Drolkar et son mari Dragye mènent une vie heureuse dans les hauts plateaux tibétains, sur les rives du lac Kokonor avec leurs trois enfants. L’aîné va déjà au collège à la ville tandis que les deux facétieux cadets aident leur père et leur grand-père à la ferme. Pour éviter de tomber une quatrième fois enceinte, Drolkar utilise les préservatifs distribués au compte-gouttes à l’hôpital au risque que ses enfants les lui subtilisent pour en faire des ballons gonflables. C’est ainsi qu’elle tombera enceinte et sera confrontée à un cruel dilemme : avorter pour se conformer à la politique officielle de l’enfant unique (qui, exceptionnellement, tolère trois enfants au Tibet, mais pas un de plus) ? ou garder cet enfant comme le lui demande son mari auquel le lama vient de dire que son père récemment décédé est sur le point de se réincarner ?
Pema Tseden n’est plus un inconnu. C’est le troisième film de ce réalisateur tibétain qu’on voit en France après Tharlo, le berger tibétain en 2018 et Jinpa, un conte tibétain en 2020. Comme les deux précédents, il séduira les cinéphiles en quête d’exotisme, une niche que la distribution française a bien identifiée en lui proposant régulièrement des films qui se déroulent dans les paysages infinis du Tibet ou de Mongolie (La Femme des steppes, le Flic et l’Œuf, L’Histoire du chameau qui pleure, Le Chien jaune de Mongolie, Le Mariage de Tuya).

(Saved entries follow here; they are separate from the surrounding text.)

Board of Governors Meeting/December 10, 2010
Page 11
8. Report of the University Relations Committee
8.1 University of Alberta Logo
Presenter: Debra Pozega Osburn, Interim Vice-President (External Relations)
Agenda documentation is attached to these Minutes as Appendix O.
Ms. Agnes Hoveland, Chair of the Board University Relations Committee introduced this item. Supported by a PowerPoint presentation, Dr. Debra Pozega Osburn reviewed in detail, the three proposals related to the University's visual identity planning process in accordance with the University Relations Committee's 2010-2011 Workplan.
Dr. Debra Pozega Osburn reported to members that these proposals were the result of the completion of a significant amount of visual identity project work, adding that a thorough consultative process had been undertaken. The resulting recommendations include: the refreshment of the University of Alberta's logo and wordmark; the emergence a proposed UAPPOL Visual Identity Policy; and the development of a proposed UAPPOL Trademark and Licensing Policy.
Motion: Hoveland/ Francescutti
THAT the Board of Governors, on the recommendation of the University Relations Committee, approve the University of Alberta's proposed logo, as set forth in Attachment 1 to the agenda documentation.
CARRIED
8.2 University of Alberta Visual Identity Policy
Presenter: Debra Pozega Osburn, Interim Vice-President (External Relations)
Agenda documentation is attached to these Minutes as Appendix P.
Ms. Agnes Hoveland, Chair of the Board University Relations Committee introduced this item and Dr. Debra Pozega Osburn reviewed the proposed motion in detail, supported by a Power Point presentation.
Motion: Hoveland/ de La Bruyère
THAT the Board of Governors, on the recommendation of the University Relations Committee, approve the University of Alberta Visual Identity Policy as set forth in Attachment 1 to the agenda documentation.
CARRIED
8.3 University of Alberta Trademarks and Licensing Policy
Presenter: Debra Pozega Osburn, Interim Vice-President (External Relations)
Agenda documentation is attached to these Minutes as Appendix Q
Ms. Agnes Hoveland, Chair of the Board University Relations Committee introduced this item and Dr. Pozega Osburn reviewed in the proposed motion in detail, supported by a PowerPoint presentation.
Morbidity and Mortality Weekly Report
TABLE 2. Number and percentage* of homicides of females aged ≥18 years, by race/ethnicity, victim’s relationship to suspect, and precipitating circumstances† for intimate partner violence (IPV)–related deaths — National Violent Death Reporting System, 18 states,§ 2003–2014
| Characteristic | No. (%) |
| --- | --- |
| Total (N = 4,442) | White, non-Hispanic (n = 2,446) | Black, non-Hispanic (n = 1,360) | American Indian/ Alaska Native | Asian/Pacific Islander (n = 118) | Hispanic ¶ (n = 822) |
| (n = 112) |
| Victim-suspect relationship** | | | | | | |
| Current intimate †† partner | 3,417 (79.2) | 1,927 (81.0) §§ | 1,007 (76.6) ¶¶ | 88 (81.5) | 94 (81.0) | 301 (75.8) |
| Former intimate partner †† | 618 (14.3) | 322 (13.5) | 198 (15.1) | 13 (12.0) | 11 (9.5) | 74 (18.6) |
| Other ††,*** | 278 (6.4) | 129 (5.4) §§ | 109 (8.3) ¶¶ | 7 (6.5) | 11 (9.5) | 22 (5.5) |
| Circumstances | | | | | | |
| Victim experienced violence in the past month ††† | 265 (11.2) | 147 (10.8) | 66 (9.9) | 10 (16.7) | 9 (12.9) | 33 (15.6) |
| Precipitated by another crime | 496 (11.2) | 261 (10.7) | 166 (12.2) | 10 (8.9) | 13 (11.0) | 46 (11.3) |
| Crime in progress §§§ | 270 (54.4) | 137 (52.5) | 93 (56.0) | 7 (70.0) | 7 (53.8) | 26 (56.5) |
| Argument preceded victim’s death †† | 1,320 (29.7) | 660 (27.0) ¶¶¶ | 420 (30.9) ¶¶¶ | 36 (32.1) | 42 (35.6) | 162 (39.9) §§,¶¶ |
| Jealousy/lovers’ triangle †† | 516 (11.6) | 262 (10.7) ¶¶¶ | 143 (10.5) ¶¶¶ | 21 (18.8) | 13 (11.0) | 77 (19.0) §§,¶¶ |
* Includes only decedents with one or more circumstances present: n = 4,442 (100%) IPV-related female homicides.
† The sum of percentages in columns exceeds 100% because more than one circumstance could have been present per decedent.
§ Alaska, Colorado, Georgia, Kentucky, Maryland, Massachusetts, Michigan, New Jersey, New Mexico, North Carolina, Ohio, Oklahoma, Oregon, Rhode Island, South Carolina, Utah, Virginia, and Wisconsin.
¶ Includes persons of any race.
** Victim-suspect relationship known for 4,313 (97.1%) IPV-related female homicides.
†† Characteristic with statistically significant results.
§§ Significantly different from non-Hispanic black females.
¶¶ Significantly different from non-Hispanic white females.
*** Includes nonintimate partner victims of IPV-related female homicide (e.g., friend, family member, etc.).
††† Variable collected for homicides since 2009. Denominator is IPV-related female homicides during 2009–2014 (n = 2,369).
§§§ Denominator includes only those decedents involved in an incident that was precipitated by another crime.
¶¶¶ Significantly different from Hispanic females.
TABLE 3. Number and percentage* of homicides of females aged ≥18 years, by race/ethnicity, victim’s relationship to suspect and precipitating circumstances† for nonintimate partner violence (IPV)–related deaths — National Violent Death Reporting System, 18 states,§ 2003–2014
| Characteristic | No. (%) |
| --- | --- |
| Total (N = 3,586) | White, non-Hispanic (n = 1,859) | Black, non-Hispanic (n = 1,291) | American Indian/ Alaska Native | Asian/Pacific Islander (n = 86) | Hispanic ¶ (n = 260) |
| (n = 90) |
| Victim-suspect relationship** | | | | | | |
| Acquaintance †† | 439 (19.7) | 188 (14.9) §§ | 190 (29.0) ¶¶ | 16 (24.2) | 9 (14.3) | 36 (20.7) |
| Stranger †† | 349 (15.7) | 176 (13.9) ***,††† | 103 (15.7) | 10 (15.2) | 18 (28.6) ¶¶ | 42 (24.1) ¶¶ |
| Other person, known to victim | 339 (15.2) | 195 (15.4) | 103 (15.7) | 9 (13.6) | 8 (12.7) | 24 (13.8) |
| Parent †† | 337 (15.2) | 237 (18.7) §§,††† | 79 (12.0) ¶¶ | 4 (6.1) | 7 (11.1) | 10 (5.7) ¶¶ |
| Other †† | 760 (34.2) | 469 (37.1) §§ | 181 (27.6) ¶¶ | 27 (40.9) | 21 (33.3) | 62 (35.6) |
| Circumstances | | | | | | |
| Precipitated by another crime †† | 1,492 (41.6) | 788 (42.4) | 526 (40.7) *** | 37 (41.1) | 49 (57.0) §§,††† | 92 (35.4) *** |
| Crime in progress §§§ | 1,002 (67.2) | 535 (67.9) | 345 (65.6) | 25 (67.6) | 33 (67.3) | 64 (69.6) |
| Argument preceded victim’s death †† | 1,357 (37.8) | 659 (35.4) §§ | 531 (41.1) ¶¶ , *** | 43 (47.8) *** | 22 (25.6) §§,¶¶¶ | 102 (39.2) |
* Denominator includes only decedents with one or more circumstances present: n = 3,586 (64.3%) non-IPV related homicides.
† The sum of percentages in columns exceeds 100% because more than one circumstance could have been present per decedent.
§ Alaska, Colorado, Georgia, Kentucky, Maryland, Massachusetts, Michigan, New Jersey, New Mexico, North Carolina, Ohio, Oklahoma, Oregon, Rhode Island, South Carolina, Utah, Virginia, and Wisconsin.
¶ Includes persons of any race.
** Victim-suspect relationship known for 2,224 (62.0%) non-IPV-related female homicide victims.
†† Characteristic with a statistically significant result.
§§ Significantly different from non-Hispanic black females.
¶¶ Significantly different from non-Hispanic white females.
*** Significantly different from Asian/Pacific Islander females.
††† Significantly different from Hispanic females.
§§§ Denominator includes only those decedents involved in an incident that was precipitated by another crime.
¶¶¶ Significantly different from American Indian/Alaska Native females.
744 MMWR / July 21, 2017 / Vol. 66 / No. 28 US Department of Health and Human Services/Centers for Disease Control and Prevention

J’avais reproché aux deux précédents films de Pema Tseden leur maniérisme et leur esthétisme un peu vain. Je leur avais mis une étoile seulement. Je serai plus indulgent avec celui-ci qui s’inscrit dans une veine plus naturaliste et renonce aux afféteries wongkarwai-esques qui les parasitaient. À mi-chemin du documentaire et de la fiction, Pema Tseden narre les jours et les heures d’une famille de fermiers – filmant par exemple la curieuse façon de négocier le prix d’une brebis ou la veillée funéraire du grand-père défunt.
Pour autant, je n’ai pas été totalement transporté. J’adresserai à ce film deux critiques. La première est sa trop longue exposition, l’intrigue tardant à se mettre en place avant une bonne soixantaine de minutes et s’égarant notamment dans des récits secondaires sans intérêt, telle celui de la sœur de Drolkar dont on comprend qu’elle a décidé d’entrer dans les ordres après avoir perdu sa vertu dans les bras d’un professeur. La seconde, qui n’est pas sans lien avec la première, est la trop grande soudaineté de sa conclusion qui, après avoir installé un suspense dont on se demande comment le scénario réussira à se sortir, ne le dénoue pas vraiment à force d’ambiguïtés.